# Proving a sequence diverges directly

1. May 11, 2013

### shoeburg

I want to prove the sequence a(n) = n diverges, directly, without the aid of any theorems.
Naturally, I try to prove this by contradiction. Here's my attempt:

Let L be a real number such that a(n) converges to L. Then for all e>0, there exists a natural number N s.t. any n>N implies d(a(n) - L) < e. So I say fine, fix that N and pick e=(1/2). Pick n such that n is the next natural number that is greater than N+L. Then d(a(n) - L) = d(n - L) > d(N+L-L) = N > (1/2).
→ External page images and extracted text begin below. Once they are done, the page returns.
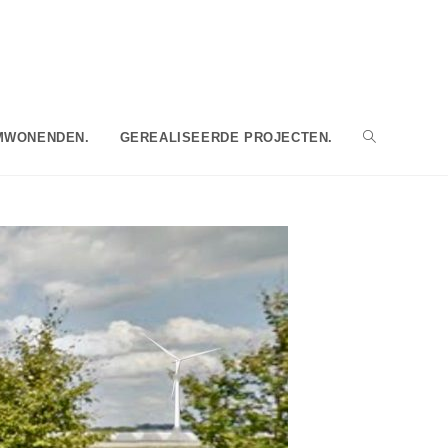
OMWONENDEN.
GEREALISEERDE PROJECTEN.
TOGGLE
WEBSITE
ZOEKEN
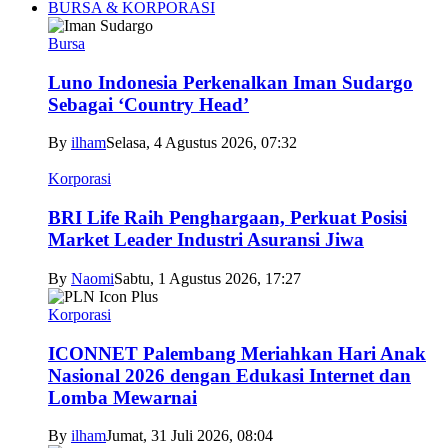
BURSA & KORPORASI
Bursa
Luno Indonesia Perkenalkan Iman Sudargo
Sebagai ‘Country Head’
By
ilham
Selasa, 4 Agustus 2026, 07:32
Korporasi
BRI Life Raih Penghargaan, Perkuat Posisi
Market Leader Industri Asuransi Jiwa
By
Naomi
Sabtu, 1 Agustus 2026, 17:27
Korporasi
ICONNET Palembang Meriahkan Hari Anak
Nasional 2026 dengan Edukasi Internet dan
Lomba Mewarnai
By
ilham
Jumat, 31 Juli 2026, 08:04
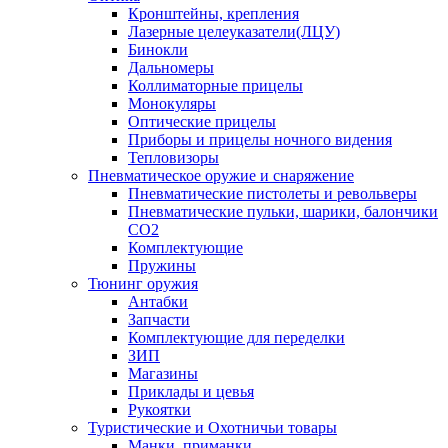
Кронштейны, крепления
Лазерные целеуказатели(ЛЦУ)
Бинокли
Дальномеры
Коллиматорные прицелы
Монокуляры
Оптические прицелы
Приборы и прицелы ночного видения
Тепловизоры
Пневматическое оружие и снаряжение
Пневматические пистолеты и револьверы
Пневматические пульки, шарики, балончики
CO2
Комплектующие
Пружины
Тюнинг оружия
Антабки
Запчасти
Комплектующие для переделки
ЗИП
Магазины
Приклады и цевья
Рукоятки
Туристические и Охотничьи товары
Манки, приманки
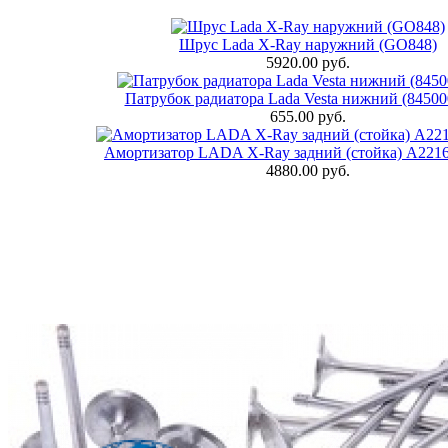
Шрус Lada X-Ray наружний (GO848)
5920.00 руб.
Патрубок радиатора Lada Vesta нижний (84500
655.00 руб.
Амортизатор LADA X-Ray задний (стойка) A2216
4880.00 руб.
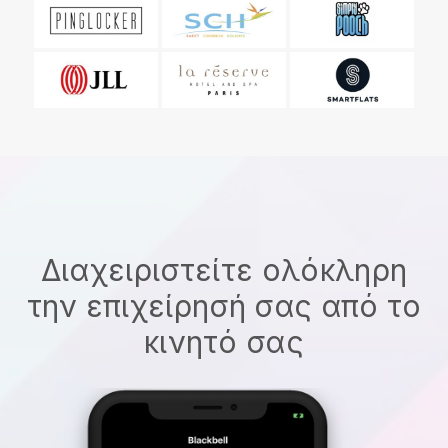
Διαχειριστείτε ολόκληρη
την επιχείρησή σας από το
κινητό σας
My question is did I do anything illogical by the way I picked my e and fixed the N? Also, since L is fixed, are my inequalities justified? I'm still getting used to the importance of the order of quantifiers and such.

2. May 12, 2013

### willem2

you should pick e = (1/2) first, and then conclude that there exists a number N s.t for any n>N implies d(a(n) - L) < e

If you choose a random N, it's perfectly possible that d (a(n) - L) > (1/2) for some n>N and that the function still converges. example a(n) = 10/n, N = 3

3. May 12, 2013

### shoeburg

I see your point. What if say I pick e=(1/2), then say for ANY natural number N, pick n to be the next greatest natural number after N+L. Then follow through with the same inequalities I have above. Because since then this would work for all N, there would not exist an N to counterexample my argument as you have done. Does this resolve the issue? I appreciate your helping me.